An estimated 40,000 Chinese visitors come to Ireland on an annual basis — and there may be attitudinal differences that need to be pointed out in advance, explains Chinese Embassy spokesman Walter Pan:

The Embassy advises Chinese visitors to exercise respect when entering Irish churches and to avoid casually snapping photographs of children and people in general:

“In comparison with China, Ireland would be more religious and we ask visiting people to be respectful when entering churches. They may notice churches and would want to go in, and sometimes there may be a religious activity going on, such as a wedding.

“We ask them to ask permission before entering such venues and to be respectful at all times,” he says, adding that Chinese visitors will also be warned that Ireland “is among the most expensive countries in Europe, and that they should be unsurprised at higher prices”.

Prices in Dublin, for example, says Mr Pan, are higher than most of the cities in China and it is more expensive to take taxis, buses and trains here.

Attitudes to taking photographs can be an issue if people are not warned in advance: “We have noticed Chinese people travelling abroad carry big cameras and take photographs all the time.

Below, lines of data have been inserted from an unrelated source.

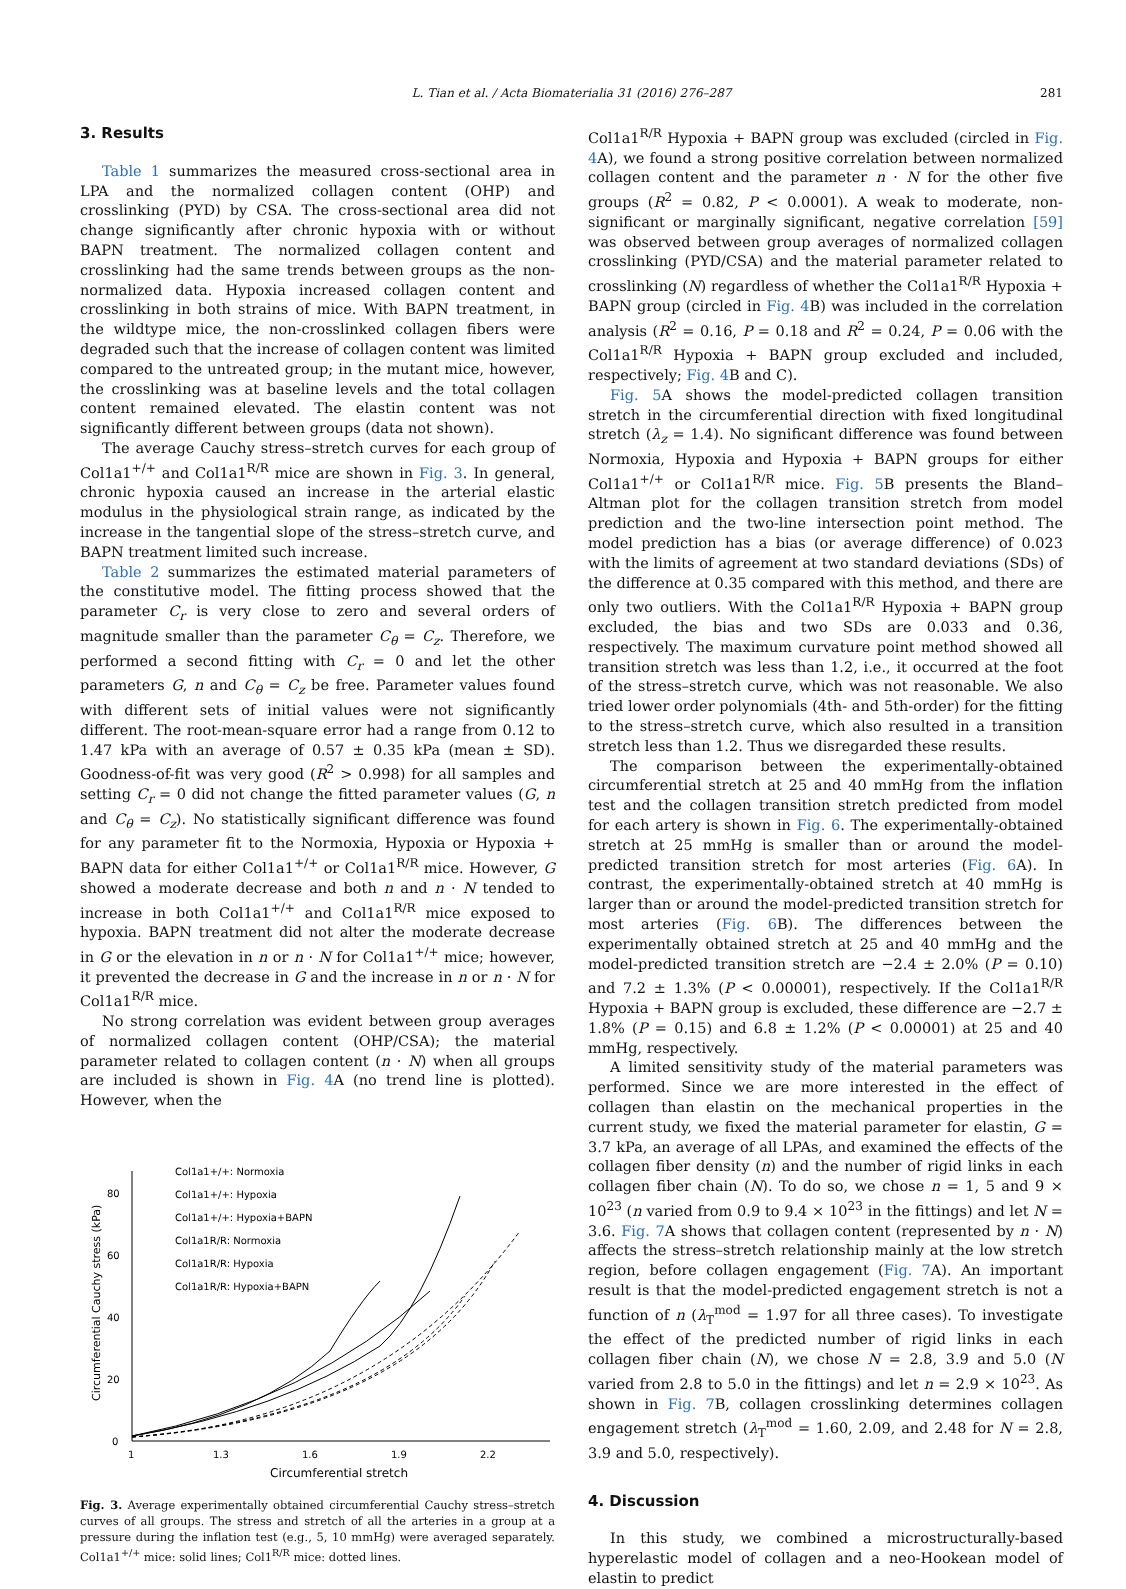L. Tian et al. / Acta Biomaterialia 31 (2016) 276–287
281
3. Results
Table 1 summarizes the measured cross-sectional area in LPA and the normalized collagen content (OHP) and crosslinking (PYD) by CSA. The cross-sectional area did not change significantly after chronic hypoxia with or without BAPN treatment. The normalized collagen content and crosslinking had the same trends between groups as the non-normalized data. Hypoxia increased collagen content and crosslinking in both strains of mice. With BAPN treatment, in the wildtype mice, the non-crosslinked collagen fibers were degraded such that the increase of collagen content was limited compared to the untreated group; in the mutant mice, however, the crosslinking was at baseline levels and the total collagen content remained elevated. The elastin content was not significantly different between groups (data not shown).
The average Cauchy stress–stretch curves for each group of Col1a1<sup>+/+</sup> and Col1a1<sup>R/R</sup> mice are shown in Fig. 3. In general, chronic hypoxia caused an increase in the arterial elastic modulus in the physiological strain range, as indicated by the increase in the tangential slope of the stress–stretch curve, and BAPN treatment limited such increase.
Table 2 summarizes the estimated material parameters of the constitutive model. The fitting process showed that the parameter C<sub>r</sub> is very close to zero and several orders of magnitude smaller than the parameter C<sub>θ</sub> = C<sub>z</sub>. Therefore, we performed a second fitting with C<sub>r</sub> = 0 and let the other parameters G, n and C<sub>θ</sub> = C<sub>z</sub> be free. Parameter values found with different sets of initial values were not significantly different. The root-mean-square error had a range from 0.12 to 1.47 kPa with an average of 0.57 ± 0.35 kPa (mean ± SD). Goodness-of-fit was very good (R<sup>2</sup> > 0.998) for all samples and setting C<sub>r</sub> = 0 did not change the fitted parameter values (G, n and C<sub>θ</sub> = C<sub>z</sub>). No statistically significant difference was found for any parameter fit to the Normoxia, Hypoxia or Hypoxia + BAPN data for either Col1a1<sup>+/+</sup> or Col1a1<sup>R/R</sup> mice. However, G showed a moderate decrease and both n and n · N tended to increase in both Col1a1<sup>+/+</sup> and Col1a1<sup>R/R</sup> mice exposed to hypoxia. BAPN treatment did not alter the moderate decrease in G or the elevation in n or n · N for Col1a1<sup>+/+</sup> mice; however, it prevented the decrease in G and the increase in n or n · N for Col1a1<sup>R/R</sup> mice.
No strong correlation was evident between group averages of normalized collagen content (OHP/CSA); the material parameter related to collagen content (n · N) when all groups are included is shown in Fig. 4 A (no trend line is plotted). However, when the
0
20
40
60
80
1
1.3
1.6
1.9
2.2
Circumferential stretch
Circumferential Cauchy stress (kPa)
Col1a1+/+: Normoxia
Col1a1+/+: Hypoxia
Col1a1+/+: Hypoxia+BAPN
Col1a1R/R: Normoxia
Col1a1R/R: Hypoxia
Col1a1R/R: Hypoxia+BAPN
Fig. 3. Average experimentally obtained circumferential Cauchy stress–stretch curves of all groups. The stress and stretch of all the arteries in a group at a pressure during the inflation test (e.g., 5, 10 mmHg) were averaged separately. Col1a1<sup>+/+</sup> mice: solid lines; Col1<sup>R/R</sup> mice: dotted lines.
Col1a1<sup>R/R</sup> Hypoxia + BAPN group was excluded (circled in Fig. 4 A), we found a strong positive correlation between normalized collagen content and the parameter n · N for the other five groups (R<sup>2</sup> = 0.82, P < 0.0001). A weak to moderate, non-significant or marginally significant, negative correlation [59] was observed between group averages of normalized collagen crosslinking (PYD/CSA) and the material parameter related to crosslinking (N) regardless of whether the Col1a1<sup>R/R</sup> Hypoxia + BAPN group (circled in Fig. 4 B) was included in the correlation analysis (R<sup>2</sup> = 0.16, P = 0.18 and R<sup>2</sup> = 0.24, P = 0.06 with the Col1a1<sup>R/R</sup> Hypoxia + BAPN group excluded and included, respectively; Fig. 4 B and C).
Fig. 5 A shows the model-predicted collagen transition stretch in the circumferential direction with fixed longitudinal stretch (λ<sub>z</sub> = 1.4). No significant difference was found between Normoxia, Hypoxia and Hypoxia + BAPN groups for either Col1a1<sup>+/+</sup> or Col1a1<sup>R/R</sup> mice. Fig. 5 B presents the Bland–Altman plot for the collagen transition stretch from model prediction and the two-line intersection point method. The model prediction has a bias (or average difference) of 0.023 with the limits of agreement at two standard deviations (SDs) of the difference at 0.35 compared with this method, and there are only two outliers. With the Col1a1<sup>R/R</sup> Hypoxia + BAPN group excluded, the bias and two SDs are 0.033 and 0.36, respectively. The maximum curvature point method showed all transition stretch was less than 1.2, i.e., it occurred at the foot of the stress–stretch curve, which was not reasonable. We also tried lower order polynomials (4th- and 5th-order) for the fitting to the stress–stretch curve, which also resulted in a transition stretch less than 1.2. Thus we disregarded these results.
The comparison between the experimentally-obtained circumferential stretch at 25 and 40 mmHg from the inflation test and the collagen transition stretch predicted from model for each artery is shown in Fig. 6. The experimentally-obtained stretch at 25 mmHg is smaller than or around the model-predicted transition stretch for most arteries (Fig. 6 A). In contrast, the experimentally-obtained stretch at 40 mmHg is larger than or around the model-predicted transition stretch for most arteries (Fig. 6 B). The differences between the experimentally obtained stretch at 25 and 40 mmHg and the model-predicted transition stretch are −2.4 ± 2.0% (P = 0.10) and 7.2 ± 1.3% (P < 0.00001), respectively. If the Col1a1<sup>R/R</sup> Hypoxia + BAPN group is excluded, these difference are −2.7 ± 1.8% (P = 0.15) and 6.8 ± 1.2% (P < 0.00001) at 25 and 40 mmHg, respectively.
A limited sensitivity study of the material parameters was performed. Since we are more interested in the effect of collagen than elastin on the mechanical properties in the current study, we fixed the material parameter for elastin, G = 3.7 kPa, an average of all LPAs, and examined the effects of the collagen fiber density (n) and the number of rigid links in each collagen fiber chain (N). To do so, we chose n = 1, 5 and 9 × 10<sup>23</sup> (n varied from 0.9 to 9.4 × 10<sup>23</sup> in the fittings) and let N = 3.6. Fig. 7 A shows that collagen content (represented by n · N) affects the stress–stretch relationship mainly at the low stretch region, before collagen engagement (Fig. 7 A). An important result is that the model-predicted engagement stretch is not a function of n (λ<sub>T</sub><sup>mod</sup> = 1.97 for all three cases). To investigate the effect of the predicted number of rigid links in each collagen fiber chain (N), we chose N = 2.8, 3.9 and 5.0 (N varied from 2.8 to 5.0 in the fittings) and let n = 2.9 × 10<sup>23</sup>. As shown in Fig. 7 B, collagen crosslinking determines collagen engagement stretch (λ<sub>T</sub><sup>mod</sup> = 1.60, 2.09, and 2.48 for N = 2.8, 3.9 and 5.0, respectively).
4. Discussion
In this study, we combined a microstructurally-based hyperelastic model of collagen and a neo-Hookean model of elastin to predict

“We advise them to ask permission if they wish to take photographs of people on the street; children playing in a park, for example, or young ladies smoking.

“They may want to take these memories home as photographs but they are not always aware that people can take offence if photographs are taken without asking permission — in China there is a more relaxed attitude to taking pictures of strangers!”

The Chinese embassy advises Chinese citizens to experience Irish pubs, particularly those featuring live music: “In urban parts of China, bars and pubs are more for young people in search of night life, and a much lower percentage of urban Chinese residents would go to pubs regularly. It’s not for everyone, whereas in Ireland pubs are the right places to go if you want a social life!”